Monday, April 12, 2010
Facing the Firsts
This is another question being asked on the butterfly mommies site and will be the topic of their next radio show.
"What were some of the 'firsts' that you encountered after your loss? How do you plan to, or how have you dealt with special anniversaries and holidays and the memory of your little one?"
I find this question quite ironic. Usually when we talk about "firsts" in connection with "babies" we are talking about joyful milestones. Instead now I write about "firsts" after losing a baby. My heart saddens at that, but I am happy to share.
My life was turned upside down when I lost Ashlynn. Therefore, everything was a first as I left a world of excitement and anticipation and entered a new world of grief and loss. Here are a few of the firsts:
First time to return to the daily responsibility of caring for my son. This one was pretty major and I felt it was impossible for me at the time. I didn't want to get out of bed, much less be responsible for another person. In addition, this was hard, because many people told me to love extra on Andrew as if the pain would be lessened by doing so. At first, when I looked at him the pain was greater, because I had already thought of him as the big brother. And because I had already imagined another by his side and imagined how our family would look as God grew my heart in love for another child. I also felt guilty for the me that my son was losing out on because of my grief. God graciously met me and carried me through as I moved forward one step at a time. I entered into a new place of grieving as I embraced my son realizing that he was "the baby" once more.
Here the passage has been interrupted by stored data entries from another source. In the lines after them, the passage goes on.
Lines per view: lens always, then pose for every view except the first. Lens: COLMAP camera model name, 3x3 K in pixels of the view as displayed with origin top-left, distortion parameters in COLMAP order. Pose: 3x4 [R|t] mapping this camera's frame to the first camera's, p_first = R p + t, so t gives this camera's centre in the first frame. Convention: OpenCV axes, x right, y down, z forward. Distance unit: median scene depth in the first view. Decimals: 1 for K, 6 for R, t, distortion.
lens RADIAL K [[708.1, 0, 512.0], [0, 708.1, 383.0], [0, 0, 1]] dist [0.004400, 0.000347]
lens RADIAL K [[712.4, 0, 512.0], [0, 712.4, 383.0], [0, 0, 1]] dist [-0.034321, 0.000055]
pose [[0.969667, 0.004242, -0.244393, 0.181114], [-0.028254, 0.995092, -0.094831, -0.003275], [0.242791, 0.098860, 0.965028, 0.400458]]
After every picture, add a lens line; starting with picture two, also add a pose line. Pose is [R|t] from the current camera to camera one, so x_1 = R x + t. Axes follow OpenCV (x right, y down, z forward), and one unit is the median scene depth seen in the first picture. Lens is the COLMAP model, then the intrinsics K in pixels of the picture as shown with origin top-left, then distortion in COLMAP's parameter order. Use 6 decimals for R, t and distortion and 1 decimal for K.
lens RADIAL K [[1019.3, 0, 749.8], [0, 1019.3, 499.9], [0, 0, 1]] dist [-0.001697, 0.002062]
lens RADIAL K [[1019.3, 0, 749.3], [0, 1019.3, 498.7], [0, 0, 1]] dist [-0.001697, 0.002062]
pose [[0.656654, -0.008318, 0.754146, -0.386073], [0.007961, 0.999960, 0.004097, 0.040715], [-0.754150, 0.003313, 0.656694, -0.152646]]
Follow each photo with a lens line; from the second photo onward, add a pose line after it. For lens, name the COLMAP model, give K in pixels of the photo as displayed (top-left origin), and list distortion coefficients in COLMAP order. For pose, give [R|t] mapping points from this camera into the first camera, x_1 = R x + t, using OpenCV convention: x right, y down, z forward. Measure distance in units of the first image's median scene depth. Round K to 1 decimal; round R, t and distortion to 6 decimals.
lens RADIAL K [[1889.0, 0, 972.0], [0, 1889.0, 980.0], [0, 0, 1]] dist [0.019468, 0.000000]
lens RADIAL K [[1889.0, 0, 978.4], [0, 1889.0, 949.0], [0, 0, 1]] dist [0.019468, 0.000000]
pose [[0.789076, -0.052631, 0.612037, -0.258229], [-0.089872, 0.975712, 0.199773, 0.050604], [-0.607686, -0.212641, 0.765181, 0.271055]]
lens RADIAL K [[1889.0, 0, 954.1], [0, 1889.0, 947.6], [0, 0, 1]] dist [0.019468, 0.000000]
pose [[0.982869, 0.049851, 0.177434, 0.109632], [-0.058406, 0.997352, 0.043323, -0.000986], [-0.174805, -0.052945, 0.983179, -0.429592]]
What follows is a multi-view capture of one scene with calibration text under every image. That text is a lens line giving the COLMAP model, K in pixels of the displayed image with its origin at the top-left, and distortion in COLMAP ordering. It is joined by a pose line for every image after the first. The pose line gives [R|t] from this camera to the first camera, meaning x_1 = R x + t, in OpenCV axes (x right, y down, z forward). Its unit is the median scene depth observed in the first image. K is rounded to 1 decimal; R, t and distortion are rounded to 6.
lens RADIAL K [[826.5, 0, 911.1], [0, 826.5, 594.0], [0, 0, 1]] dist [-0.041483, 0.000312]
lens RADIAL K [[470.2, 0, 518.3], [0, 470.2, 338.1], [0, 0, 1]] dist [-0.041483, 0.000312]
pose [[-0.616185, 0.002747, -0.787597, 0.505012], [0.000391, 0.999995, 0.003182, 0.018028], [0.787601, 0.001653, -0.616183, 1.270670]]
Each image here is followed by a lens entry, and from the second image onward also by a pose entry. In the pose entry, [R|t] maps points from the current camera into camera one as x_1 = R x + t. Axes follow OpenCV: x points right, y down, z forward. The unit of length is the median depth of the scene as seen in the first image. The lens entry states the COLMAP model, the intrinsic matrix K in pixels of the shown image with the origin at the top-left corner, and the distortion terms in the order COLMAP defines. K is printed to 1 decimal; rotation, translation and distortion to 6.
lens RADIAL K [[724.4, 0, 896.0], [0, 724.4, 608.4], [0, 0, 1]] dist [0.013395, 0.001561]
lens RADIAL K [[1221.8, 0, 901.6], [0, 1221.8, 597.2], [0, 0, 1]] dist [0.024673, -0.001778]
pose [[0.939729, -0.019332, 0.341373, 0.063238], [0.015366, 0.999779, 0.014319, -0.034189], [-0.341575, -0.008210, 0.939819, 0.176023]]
First time returning to church. Equally hard. I really wanted to see all of my friends who had supported me by preparing meals and sending words of encouragement and prayers. But when I got there, I could not talk to anybody. I paced from place to place as the pain and shock of losing Ashlynn left me without words to those who knew. When I finally talked to someone, I broke down and went sobbing to my car.
First time someone mentioned my pregnancy. When someone asked when I was due, it wasn't as much hurtful as it was uncomfortable. After that moment, I tried to stay clear of those who may not have heard about our loss. I figured, "If I avoid them long enough, they will either hear, or they will notice that I'm not growing."
First month mark. A very hard day in which all of the emotions that began the day I found out flooded my being.
First holiday. Easter. Another hard day and I felt guilty about not being more joyful.
In all of this I have tried to surround myself with trustworthy friends. It has helped me a lot to have people to see and things to look forward to in the midst of the pain.
Things still to come:
First time holding a newborn
First due date anniversary.
1 yr anniversary.
How do I plan on dealing with them? I'm not sure, except that I will not be surprised by the pain that I am sure will come. I will hurt and allow myself to do so. On the due date I may do something special with my family or I may go to the beach alone. Time will tell. I hope to deal with the things that come with grace towards myself and hope and faith in my faithful Father as I remain honest before Him. Most likely I will write and paint.